Em época de Reforma do Código Comercial (Projeto de Lei n. 1.572/2011, da Câmara dos Deputados), editado em 1850, o conceito de limitação da responsabilidade civil permite aos proprietários de navios e outras pessoas envolvidas na aventura marítima efetuarem o gerenciamento do risco marítimo por meio da limitação da sua exposição financeira em relação às reclamações marítimas (maritime claims) até uma soma máxima independente do valor da quantia demandada a eles.

Este conceito, ainda polêmico entre os maritimistas e advogados do setor de seguros, especialmente os brasileiros, é bastante usado na indústria do transporte marítimo, onde existe de duas formas básicas:

(i) uma limitação de responsabilidade que objetiva proporcionar uma cobertura total para a exposição financeira do proprietário do navio em relação a todas as reclamações de um caso específico (“limitação global da responsabilidade”); e

(ii) uma limitação da responsabilidade em relação a um tipo específico de reclamação (“regimes particulares de responsabilidade”).

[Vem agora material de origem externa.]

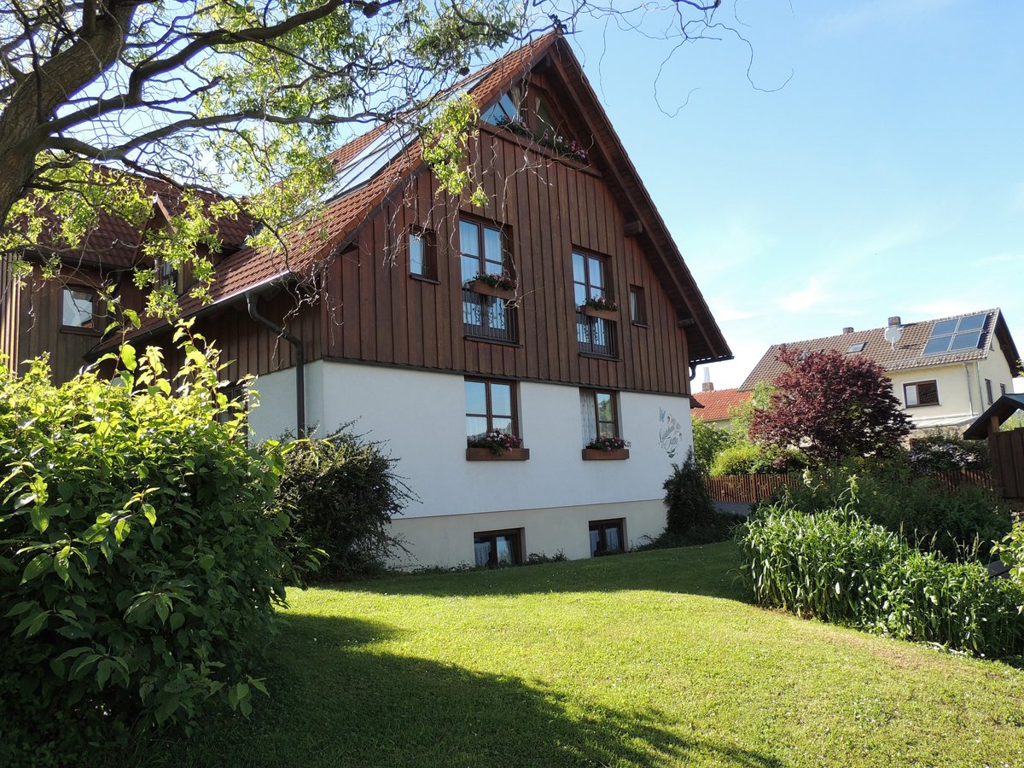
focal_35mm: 28
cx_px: 512
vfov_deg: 49.7
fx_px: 828
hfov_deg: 63.4
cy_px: 384
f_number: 3.1
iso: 100
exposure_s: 1/400
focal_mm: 4.9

Esses regimes de responsabilidade específicos fazem parte de muitas convenções internacionais de responsabilidade, que variam desde as convenções que regulam o transporte de mercadoria pelo mar, o transporte de passageiros e suas bagagens pelo mar, bem como as que regulam a responsabilidade e compensação por danos decorrentes de poluição e a responsabilidade pela remoção de cascos soçobrados.

Considerando-se o importante papel que a limitação da responsabilidade civil tem no transporte marítimo, um importante e inédito projeto de pesquisa em países de tradição romano-germânica (civil law tradition)  foi efetuado entre 2011 e 2012, envolvendo a CAPES, o Mestrado e Doutorado em Ciência Jurídica da Univali e o  International Maritime Law Institute, da IMO, Malta. A pesquisa visa estudar o impacto que as convenções internacionais que regulam o tema causam ou podem causar no Direito Marítimo brasileiro, que culminou no livro acima.

Nesse cenário, escrevemos essa obra, em quatro capítulos, sobre os aspectos jurídicos da limitação da responsabilidade civil no transporte marítimo com ênfase na limitação global da responsabilidade civil, limitação da responsabilidade civil em relação ao transporte de mercadoria pelo mar e em relação ao transporte de passageiros e sua bagagem pelo mar.

Ademais, o estudo apresentado também contribuirá para a limitação da responsabilidade civil nos demais modais de transporte, como o aéreo, rodoviário e ferroviário e tem impacto no mercado segurador.

O tema é complexo, envolve vários ramos da ciência, inclusive análise econômica do direito (Law and Economics), portanto, não há resposta única. Desta forma, esperamos que a obra possa lançar novas luzes sobre esse polêmico instituto, inclusive sobre a problemática que envolve os riscos da atividade da praticagem, agora com mais uma inovação: a limitação na legislação italiana.